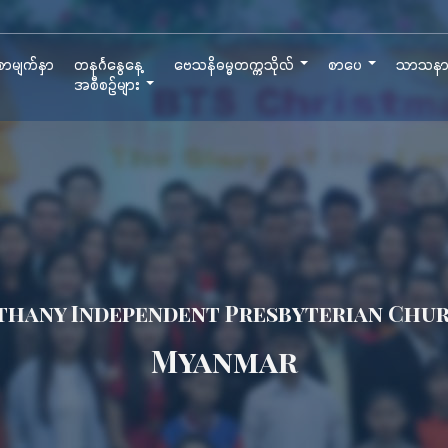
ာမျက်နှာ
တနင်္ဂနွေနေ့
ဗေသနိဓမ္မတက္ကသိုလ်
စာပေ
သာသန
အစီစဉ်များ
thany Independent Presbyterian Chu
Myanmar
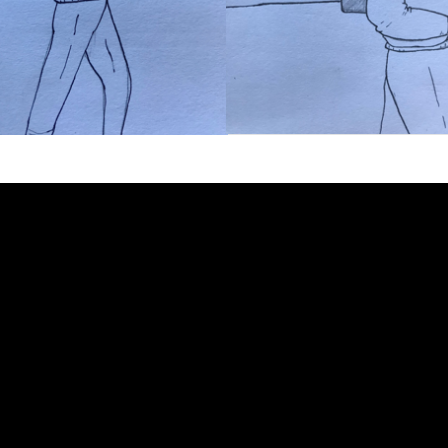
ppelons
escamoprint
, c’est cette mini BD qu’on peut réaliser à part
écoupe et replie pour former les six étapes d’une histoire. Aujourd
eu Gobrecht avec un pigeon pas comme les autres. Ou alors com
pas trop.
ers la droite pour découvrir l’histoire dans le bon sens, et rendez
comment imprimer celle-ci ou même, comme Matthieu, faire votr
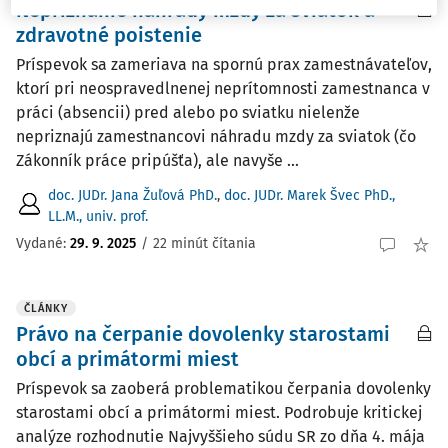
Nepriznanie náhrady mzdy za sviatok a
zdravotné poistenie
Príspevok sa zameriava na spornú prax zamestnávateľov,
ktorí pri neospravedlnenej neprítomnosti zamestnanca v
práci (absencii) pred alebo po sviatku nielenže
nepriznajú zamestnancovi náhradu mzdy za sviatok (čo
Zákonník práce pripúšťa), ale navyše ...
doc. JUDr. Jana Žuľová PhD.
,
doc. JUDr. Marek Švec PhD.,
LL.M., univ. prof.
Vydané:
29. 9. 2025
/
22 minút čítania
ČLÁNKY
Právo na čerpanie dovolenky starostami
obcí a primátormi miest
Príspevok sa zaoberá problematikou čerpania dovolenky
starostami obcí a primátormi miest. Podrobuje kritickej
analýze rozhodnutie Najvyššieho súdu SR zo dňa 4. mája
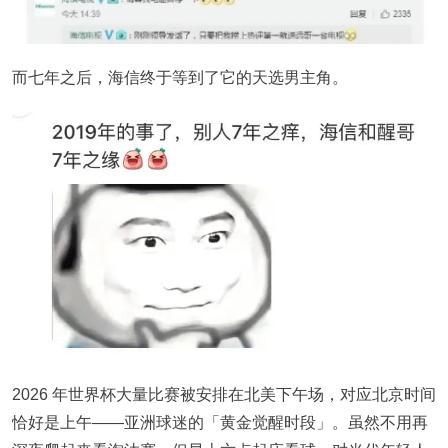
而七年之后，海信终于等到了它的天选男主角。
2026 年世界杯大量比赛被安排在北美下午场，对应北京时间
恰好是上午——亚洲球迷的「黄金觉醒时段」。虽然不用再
———
* [Your objective] Copy out every line of text in the data above word for word, omitting the pictures.

* [Reply to the exercise]
ာမျက်နှာ
တနင်္ဂနွေနေ့
ဗေသနိဓမ္မတက္ကသိုလ်
စာပေ
သာသန
အစီစဉ်များ
thany Independent Presbyterian Chu
Myanmar
ppelons
escamoprint
, c’est cette mini BD qu’on peut réaliser à part
écoupe et replie pour former les six étapes d’une histoire. Aujourd
eu Gobrecht avec un pigeon pas comme les autres. Ou alors com
pas trop.
ers la droite pour découvrir l’histoire dans le bon sens, et rendez
comment imprimer celle-ci ou même, comme Matthieu, faire votr
Nepriznanie náhrady mzdy za sviatok a
zdravotné poistenie
Príspevok sa zameriava na spornú prax zamestnávateľov,
ktorí pri neospravedlnenej neprítomnosti zamestnanca v
práci (absencii) pred alebo po sviatku nielenže
nepriznajú zamestnancovi náhradu mzdy za sviatok (čo
Zákonník práce pripúšťa), ale navyše ...
doc. JUDr. Jana Žuľová PhD.
,
doc. JUDr. Marek Švec PhD.,
LL.M., univ. prof.
Vydané:
29. 9. 2025
/
22 minút čítania
ČLÁNKY
Právo na čerpanie dovolenky starostami
obcí a primátormi miest
Príspevok sa zaoberá problematikou čerpania dovolenky
starostami obcí a primátormi miest. Podrobuje kritickej
analýze rozhodnutie Najvyššieho súdu SR zo dňa 4. mája
而七年之后，海信终于等到了它的天选男主角。
2026 年世界杯大量比赛被安排在北美下午场，对应北京时间
恰好是上午——亚洲球迷的「黄金觉醒时段」。虽然不用再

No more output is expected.